Но во время Второй мировой войны, когда, наряду с поляками, в лагеря стали прибывать евреи из Польши, у них начала возникать некая этническая общность. Ариадна Эфрон, дочь Марины Цветаевой, описывает один лагерь, где начальником швейного цеха – вожделенного, по гулаговским меркам, места работы – был еврей Либерман. “Когда в лагерь прибывала новая партия, он обходил строй, спрашивал: «Евреи есть? Выходи. Евреи есть?..»” Всех евреев он старался устроить в свой цех, спасая от тяжелых общих работ. Он даже изобрел способ помочь двум раввинам, которым по религиозному закону не полагалось работать – можно было только молиться. Для одного Либерман “сделал гардероб. Прибил доску с гвоздями, огородил ее и внутрь посадил старого раввина. Так тот и просидел весь срок у пустой вешалки…” Другому он придумал должность “контролера по качеству”. Раввин ходил вдоль конвейера, улыбался и молился про себя[1047].
Особенно тяжело пришлось евреям в начале 1950‑х, когда государственный антисемитизм, выразившийся, в частности, в “деле врачей”, которые якобы пытались убить Сталина, достиг пика. Но и в эти годы в разных лагерях уровень антисемитизма, судя по всему, был разным. Еврейка Ада Пурыжинская, арестованная в разгар “дела врачей” (ее брата расстреляли за “подготовку убийства Сталина”), вспоминала: “Я не так уж очень ощущала, что я еврейка, не могу сказать, что меня за это травили”[1048]. Но еврей Леонид Трус, арестованный примерно в то же время, рассказывал, как один старый зэк избавил его от нападок ярого антисемита, осужденного за спекуляцию иконами. Старый зэк сказал: “Насчет Христа чья бы корова мычала, а твоя бы молчала, ты же здесь христопродавец, торговал этим Христом, иконами…” И это разрядило обстановку.
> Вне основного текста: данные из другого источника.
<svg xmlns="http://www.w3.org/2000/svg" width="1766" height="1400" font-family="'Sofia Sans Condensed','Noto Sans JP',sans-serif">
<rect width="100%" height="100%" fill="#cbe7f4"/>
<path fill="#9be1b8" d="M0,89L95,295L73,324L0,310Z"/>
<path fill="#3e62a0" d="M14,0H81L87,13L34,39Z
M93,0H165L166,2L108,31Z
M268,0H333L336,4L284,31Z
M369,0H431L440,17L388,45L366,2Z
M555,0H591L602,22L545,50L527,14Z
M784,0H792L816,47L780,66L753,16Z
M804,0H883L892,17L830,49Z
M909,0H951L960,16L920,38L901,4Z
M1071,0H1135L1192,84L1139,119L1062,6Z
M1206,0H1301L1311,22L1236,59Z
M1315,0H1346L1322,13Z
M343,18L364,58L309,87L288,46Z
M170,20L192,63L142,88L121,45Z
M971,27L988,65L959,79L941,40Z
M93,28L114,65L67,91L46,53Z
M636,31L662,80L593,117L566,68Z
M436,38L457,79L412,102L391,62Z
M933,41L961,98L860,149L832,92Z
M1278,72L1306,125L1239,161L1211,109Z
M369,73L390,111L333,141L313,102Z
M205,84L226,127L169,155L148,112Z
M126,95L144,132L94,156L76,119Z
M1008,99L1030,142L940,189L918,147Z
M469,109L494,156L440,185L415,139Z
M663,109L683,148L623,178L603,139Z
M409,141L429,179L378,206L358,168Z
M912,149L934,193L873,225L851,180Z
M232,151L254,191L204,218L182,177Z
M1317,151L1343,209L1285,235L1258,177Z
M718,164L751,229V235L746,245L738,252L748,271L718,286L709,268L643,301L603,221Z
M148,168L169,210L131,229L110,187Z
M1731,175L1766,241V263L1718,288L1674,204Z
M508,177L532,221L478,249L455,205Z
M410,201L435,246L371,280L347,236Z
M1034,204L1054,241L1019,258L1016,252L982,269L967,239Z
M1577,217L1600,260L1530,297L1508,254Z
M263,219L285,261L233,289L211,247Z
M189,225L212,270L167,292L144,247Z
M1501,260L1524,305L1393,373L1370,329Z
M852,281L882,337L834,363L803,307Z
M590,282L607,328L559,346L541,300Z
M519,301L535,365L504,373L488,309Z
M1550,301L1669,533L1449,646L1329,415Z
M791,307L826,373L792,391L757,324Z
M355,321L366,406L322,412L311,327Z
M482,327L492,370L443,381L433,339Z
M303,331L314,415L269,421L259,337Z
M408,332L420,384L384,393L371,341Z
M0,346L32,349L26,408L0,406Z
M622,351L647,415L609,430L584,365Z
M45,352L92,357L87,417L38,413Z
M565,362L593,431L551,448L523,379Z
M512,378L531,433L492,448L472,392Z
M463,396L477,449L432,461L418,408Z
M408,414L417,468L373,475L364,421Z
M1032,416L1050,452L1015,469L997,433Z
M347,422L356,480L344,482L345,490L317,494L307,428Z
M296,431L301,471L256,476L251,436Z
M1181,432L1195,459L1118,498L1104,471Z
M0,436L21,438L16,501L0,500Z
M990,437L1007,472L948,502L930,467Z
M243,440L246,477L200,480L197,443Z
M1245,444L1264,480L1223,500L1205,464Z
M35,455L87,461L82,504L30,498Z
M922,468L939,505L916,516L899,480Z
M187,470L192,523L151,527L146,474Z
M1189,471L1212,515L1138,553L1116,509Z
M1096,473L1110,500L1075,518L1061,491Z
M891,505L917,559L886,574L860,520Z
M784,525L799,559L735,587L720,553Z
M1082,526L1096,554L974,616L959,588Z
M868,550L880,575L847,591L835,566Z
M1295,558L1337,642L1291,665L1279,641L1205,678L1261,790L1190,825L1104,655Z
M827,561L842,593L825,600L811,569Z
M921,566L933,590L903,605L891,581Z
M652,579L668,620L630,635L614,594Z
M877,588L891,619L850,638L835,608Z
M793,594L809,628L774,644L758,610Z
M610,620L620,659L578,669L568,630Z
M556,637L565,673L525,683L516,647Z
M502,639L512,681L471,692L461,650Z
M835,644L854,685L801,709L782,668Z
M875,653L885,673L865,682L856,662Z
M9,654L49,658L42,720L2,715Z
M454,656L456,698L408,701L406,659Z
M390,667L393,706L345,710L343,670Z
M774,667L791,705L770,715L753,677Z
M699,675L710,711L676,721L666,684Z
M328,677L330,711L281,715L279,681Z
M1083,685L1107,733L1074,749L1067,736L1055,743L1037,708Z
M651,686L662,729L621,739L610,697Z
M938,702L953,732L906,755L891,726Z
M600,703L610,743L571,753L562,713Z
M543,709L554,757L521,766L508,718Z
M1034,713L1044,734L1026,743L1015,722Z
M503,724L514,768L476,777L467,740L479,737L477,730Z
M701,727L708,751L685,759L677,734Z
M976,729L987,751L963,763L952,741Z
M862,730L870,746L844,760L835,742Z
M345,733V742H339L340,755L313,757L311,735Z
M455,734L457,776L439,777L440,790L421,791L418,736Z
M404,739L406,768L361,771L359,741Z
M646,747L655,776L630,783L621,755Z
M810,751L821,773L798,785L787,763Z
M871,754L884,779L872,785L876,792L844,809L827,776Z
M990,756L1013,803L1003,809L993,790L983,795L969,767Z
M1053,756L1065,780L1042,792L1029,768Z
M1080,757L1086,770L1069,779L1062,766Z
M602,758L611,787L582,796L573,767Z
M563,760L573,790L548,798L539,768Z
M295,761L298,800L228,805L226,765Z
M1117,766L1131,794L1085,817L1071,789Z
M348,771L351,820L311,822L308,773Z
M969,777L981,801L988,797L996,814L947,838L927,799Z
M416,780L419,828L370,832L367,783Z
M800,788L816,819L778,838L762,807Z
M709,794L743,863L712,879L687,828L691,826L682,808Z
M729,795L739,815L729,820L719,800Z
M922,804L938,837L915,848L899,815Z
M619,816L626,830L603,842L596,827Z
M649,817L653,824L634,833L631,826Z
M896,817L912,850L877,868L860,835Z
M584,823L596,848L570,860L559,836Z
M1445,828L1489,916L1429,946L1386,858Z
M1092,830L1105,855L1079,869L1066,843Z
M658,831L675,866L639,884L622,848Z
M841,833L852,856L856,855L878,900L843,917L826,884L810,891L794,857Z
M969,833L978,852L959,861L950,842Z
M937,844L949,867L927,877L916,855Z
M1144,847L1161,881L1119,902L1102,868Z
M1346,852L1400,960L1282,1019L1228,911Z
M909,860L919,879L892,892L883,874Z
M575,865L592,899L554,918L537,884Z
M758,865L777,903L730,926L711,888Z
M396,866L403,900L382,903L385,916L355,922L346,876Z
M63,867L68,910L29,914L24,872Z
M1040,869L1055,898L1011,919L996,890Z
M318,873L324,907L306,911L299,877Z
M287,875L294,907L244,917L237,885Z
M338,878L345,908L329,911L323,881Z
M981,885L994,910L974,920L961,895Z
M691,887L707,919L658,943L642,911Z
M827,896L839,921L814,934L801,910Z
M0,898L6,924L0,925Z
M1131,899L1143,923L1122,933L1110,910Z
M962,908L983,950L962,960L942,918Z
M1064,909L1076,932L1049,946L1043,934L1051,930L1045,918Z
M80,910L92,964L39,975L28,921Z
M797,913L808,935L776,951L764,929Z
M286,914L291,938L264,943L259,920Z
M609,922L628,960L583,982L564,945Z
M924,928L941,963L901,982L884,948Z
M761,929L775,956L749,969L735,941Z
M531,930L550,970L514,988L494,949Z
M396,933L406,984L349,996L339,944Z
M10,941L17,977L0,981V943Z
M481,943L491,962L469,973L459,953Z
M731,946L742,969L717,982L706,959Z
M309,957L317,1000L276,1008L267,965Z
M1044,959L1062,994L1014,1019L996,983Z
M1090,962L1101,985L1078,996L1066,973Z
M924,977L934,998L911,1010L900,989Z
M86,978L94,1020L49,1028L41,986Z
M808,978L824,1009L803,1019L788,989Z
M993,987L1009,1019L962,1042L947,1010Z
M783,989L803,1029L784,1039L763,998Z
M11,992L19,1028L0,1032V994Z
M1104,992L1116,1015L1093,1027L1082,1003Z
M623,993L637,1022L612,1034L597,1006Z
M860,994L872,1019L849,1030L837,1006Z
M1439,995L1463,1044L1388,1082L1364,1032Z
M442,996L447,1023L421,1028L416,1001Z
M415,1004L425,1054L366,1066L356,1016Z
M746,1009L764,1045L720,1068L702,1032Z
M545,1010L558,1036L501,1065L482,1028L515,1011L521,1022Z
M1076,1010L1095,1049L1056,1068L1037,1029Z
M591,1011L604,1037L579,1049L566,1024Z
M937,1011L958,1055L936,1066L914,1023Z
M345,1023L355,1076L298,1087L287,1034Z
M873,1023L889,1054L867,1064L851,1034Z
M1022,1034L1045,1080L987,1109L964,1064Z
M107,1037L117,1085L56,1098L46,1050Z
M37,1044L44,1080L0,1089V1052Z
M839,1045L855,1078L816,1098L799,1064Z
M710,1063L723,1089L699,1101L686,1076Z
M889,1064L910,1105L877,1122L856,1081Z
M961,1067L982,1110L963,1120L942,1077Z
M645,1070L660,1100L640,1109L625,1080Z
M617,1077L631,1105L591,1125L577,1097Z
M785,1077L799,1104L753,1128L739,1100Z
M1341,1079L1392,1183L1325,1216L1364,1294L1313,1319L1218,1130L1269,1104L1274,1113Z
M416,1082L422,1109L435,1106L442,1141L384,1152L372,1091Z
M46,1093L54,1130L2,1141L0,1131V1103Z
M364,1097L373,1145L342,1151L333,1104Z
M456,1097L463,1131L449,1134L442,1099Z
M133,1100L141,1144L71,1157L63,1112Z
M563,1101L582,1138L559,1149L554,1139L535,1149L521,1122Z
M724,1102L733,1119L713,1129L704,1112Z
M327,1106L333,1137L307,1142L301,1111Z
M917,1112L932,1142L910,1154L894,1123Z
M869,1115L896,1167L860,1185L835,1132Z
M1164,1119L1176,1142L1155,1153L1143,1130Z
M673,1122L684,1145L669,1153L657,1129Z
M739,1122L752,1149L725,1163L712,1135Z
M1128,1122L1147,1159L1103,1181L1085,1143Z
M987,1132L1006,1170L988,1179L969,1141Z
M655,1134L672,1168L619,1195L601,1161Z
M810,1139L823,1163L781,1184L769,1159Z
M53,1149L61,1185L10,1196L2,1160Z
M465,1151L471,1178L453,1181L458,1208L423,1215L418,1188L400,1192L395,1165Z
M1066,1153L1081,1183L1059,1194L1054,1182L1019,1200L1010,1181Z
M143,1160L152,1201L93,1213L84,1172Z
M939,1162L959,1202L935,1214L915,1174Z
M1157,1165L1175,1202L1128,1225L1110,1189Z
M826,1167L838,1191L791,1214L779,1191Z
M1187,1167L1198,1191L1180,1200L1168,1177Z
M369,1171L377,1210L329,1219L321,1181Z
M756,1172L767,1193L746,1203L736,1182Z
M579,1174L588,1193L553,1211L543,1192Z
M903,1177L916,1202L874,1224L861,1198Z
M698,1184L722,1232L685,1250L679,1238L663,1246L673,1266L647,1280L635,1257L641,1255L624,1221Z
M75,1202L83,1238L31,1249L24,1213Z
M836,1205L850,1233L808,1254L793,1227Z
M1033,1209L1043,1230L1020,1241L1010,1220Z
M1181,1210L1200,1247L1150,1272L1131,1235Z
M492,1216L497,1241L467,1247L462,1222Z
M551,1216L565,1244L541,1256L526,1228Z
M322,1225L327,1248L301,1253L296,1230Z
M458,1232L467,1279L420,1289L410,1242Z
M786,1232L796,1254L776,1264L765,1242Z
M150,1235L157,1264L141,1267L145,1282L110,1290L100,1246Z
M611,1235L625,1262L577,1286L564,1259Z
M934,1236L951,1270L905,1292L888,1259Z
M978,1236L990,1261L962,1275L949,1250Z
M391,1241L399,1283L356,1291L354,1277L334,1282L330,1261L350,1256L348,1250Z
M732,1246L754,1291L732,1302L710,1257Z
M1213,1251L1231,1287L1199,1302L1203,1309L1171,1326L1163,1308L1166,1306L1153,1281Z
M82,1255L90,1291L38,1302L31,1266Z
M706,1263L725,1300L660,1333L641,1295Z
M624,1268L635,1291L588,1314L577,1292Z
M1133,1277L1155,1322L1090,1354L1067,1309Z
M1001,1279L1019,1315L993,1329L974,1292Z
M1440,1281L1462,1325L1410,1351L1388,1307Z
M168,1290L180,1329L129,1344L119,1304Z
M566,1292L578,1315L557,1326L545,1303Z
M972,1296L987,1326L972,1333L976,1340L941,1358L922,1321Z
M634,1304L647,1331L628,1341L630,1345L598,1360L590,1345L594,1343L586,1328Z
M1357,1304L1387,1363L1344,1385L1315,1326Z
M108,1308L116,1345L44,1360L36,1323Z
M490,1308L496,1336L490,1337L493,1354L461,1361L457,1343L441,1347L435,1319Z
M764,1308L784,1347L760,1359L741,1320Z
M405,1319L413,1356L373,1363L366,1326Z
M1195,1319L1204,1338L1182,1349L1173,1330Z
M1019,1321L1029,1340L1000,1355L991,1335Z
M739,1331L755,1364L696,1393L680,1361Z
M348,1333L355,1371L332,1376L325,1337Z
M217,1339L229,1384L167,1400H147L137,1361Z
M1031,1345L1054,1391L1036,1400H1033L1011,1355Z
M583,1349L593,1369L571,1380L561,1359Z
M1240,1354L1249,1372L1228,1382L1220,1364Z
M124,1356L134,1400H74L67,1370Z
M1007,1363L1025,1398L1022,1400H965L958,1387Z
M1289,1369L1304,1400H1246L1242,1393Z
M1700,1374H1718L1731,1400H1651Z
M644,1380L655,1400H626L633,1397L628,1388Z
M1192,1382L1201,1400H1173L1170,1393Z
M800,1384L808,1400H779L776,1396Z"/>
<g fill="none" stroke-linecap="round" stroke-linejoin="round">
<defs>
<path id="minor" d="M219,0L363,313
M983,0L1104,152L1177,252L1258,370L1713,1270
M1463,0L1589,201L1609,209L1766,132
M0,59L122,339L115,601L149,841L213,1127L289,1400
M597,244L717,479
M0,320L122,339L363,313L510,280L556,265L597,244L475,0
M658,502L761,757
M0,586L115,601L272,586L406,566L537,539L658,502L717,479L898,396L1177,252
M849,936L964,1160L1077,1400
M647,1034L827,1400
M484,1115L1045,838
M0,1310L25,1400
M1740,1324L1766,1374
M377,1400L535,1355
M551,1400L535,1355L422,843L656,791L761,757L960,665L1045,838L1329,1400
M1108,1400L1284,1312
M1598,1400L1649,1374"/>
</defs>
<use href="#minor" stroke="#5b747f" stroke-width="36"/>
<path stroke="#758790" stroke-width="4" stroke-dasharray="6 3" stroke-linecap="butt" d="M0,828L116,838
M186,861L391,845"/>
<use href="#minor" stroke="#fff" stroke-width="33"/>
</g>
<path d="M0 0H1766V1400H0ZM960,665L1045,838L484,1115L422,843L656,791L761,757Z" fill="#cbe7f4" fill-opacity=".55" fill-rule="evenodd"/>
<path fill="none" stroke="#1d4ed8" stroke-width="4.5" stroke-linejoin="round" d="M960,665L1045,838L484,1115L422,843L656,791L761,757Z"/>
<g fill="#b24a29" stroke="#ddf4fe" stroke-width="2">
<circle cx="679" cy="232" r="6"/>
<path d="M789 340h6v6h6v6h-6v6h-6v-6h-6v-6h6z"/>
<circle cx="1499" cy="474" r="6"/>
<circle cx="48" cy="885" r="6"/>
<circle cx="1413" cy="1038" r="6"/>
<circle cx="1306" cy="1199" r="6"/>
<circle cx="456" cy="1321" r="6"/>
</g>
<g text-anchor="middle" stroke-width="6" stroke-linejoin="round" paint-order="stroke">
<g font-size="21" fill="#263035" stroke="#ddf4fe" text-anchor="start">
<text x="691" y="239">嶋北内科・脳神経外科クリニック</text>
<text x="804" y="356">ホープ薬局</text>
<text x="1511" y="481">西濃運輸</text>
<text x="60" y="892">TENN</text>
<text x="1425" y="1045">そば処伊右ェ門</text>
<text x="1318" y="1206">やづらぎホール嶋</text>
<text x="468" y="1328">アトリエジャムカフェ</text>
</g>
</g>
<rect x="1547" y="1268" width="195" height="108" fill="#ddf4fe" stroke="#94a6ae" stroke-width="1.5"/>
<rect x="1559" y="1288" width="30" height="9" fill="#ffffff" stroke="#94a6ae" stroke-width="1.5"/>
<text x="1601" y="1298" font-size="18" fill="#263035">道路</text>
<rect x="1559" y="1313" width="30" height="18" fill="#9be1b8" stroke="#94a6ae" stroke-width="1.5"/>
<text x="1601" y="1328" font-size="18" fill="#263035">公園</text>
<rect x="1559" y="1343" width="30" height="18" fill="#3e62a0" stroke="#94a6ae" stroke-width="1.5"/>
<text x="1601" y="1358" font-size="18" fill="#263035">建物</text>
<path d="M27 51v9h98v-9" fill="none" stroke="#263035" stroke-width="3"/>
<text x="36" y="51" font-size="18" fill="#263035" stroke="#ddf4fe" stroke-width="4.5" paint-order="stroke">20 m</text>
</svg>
Трус счел необходимым не пытаться скрывать, что он еврей, наоборот, на валенках, чтобы они не потерялись, он нарисовал шестиконечную звезду. В его лагере “евреи, как и русские, ни в какую группу не объединились”. Из-за этого, говорит Трус, “самое тяжелое, что было для меня, <…> это одиночество, оттого что я еврей среди русских, все спаяны земляческими отношениями, а я совершенно один”[1049].